La segunda acción, en la que también estuvo James como protagonista, tuvo como protagonista a Stephen Curry. Tras un saque de banda en el que Steve Kerr acabó pidiendo un tiempo muerto dada la dificultad del equipo por poner el balón en movimiento, Curry protestó a los árbitros la excesiva agresividad de James en su defensa. El ’23’ de los Cavaliers, lejos de irse al banquillo, no dudo tampoco en encararse con Steph, aunque la cosa no fue a más.

La frustración de LeBron era evidente, ya que los Warriors se volvían a adjudicar un nuevo triunfo por una diferencia abultada, y ante su afición, si Curry vuelve a tener el día, será muy difícil que él y sus Cavs priven a los de San Francisco de su segundo anillo consecutivo.

La imagen

El dato

Con la victoria de los Warriors, la franquicia ha superado el récord que tenían los Bulls de Jordan de la 95-96, en la que conseguieron 72 victorias en fase regular. Aquella temporada llegaron hasta las 87 sumando las de los Playoffs, algo que ya han superado los de San Francisco llegando a 88.

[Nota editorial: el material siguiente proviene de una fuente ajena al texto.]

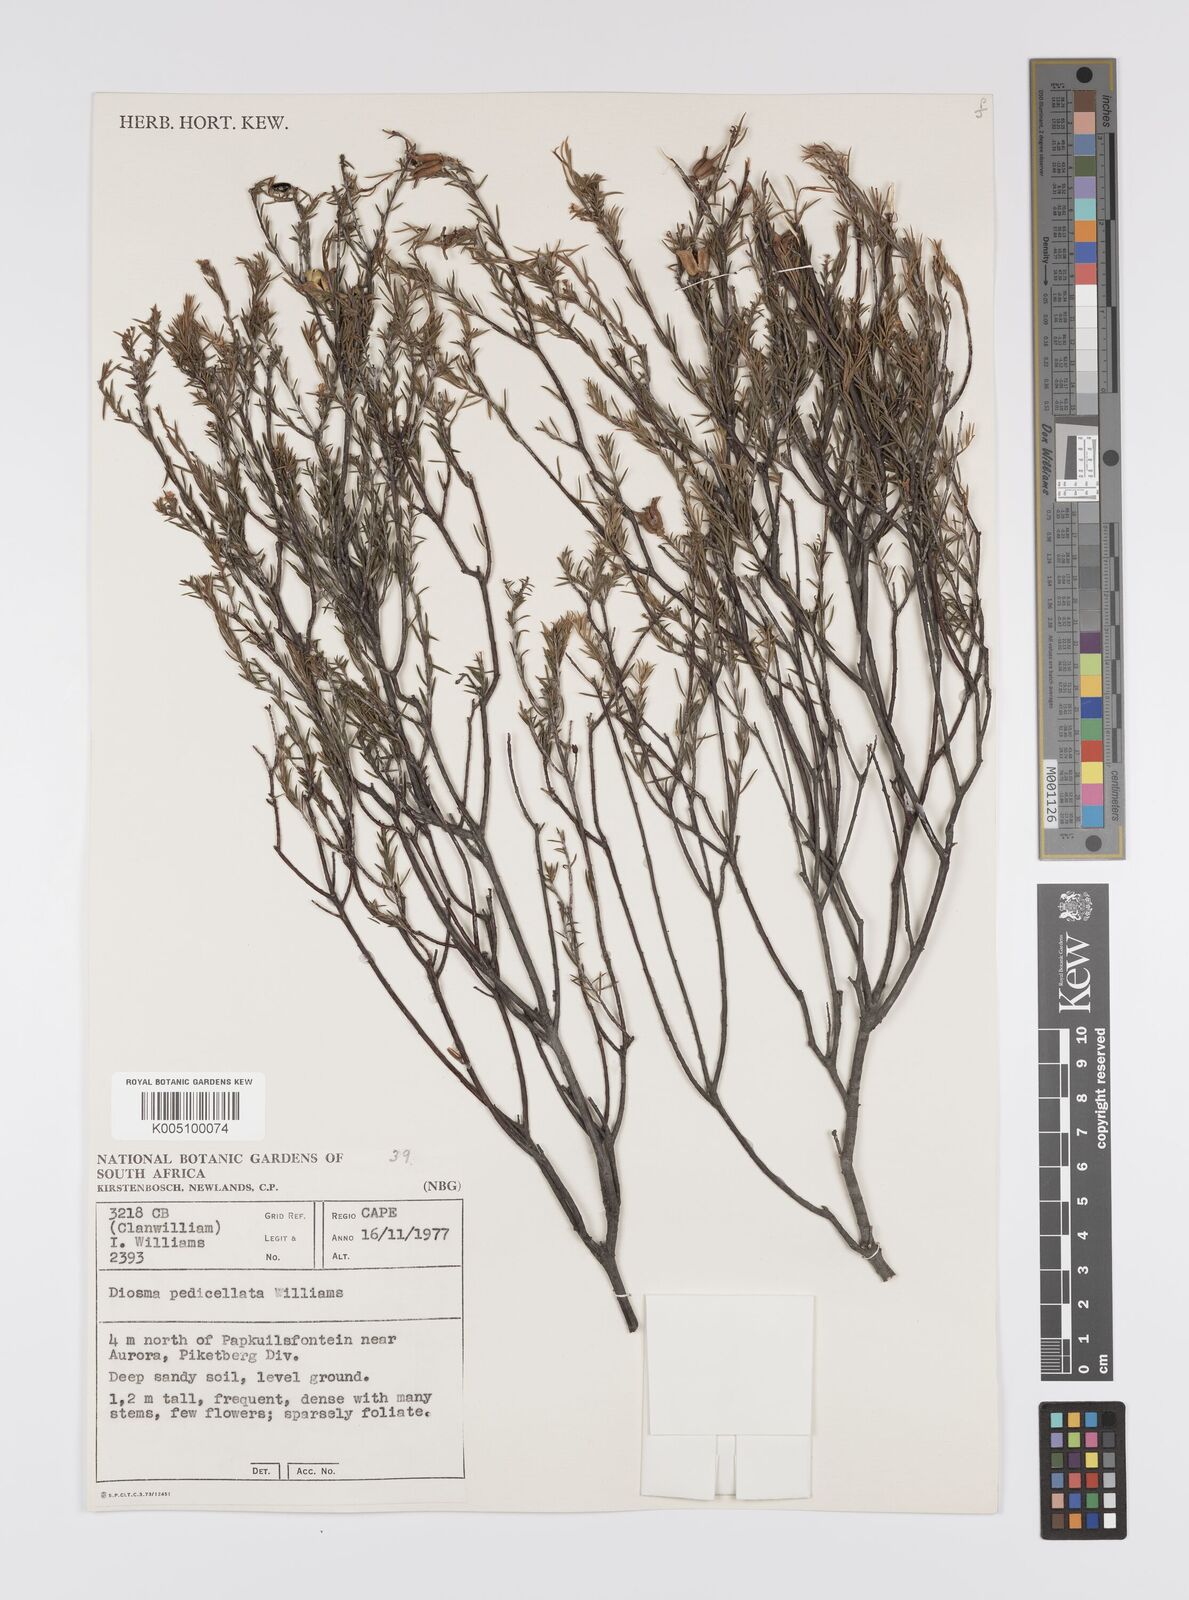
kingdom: Plantae
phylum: Tracheophyta
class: Magnoliopsida
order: Sapindales
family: Rutaceae
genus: Diosma
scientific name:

Por otra parte, los de Steve Kerr anotaron 17 triples en el partido, algo que nunca se había logrado en un encuentro de finales de la NBA. Además, el 3-1 no invita al optimismo de unos Cavs que están obligados a ganar tres partidos seguidos si quieren ganar el título. En las 32 ocasiones en las que un equipo ha ido perdiendo por 3-1 en la final, nunca se ha conseguido la remontada.

La cita

“Estoy de acuerdo con que compitamos, pero se ha pasado de la ralla con alguna de sus palabras. Me están dando mucho, pero los árbitros no lo ven así. Es duro jugar 46 minutos y sólo tirar 4 tiros libres”, argumentó LeBron James tras el partido. Un LeBron que sin duda no acabó satisfecho con el nivel arbitral del partido.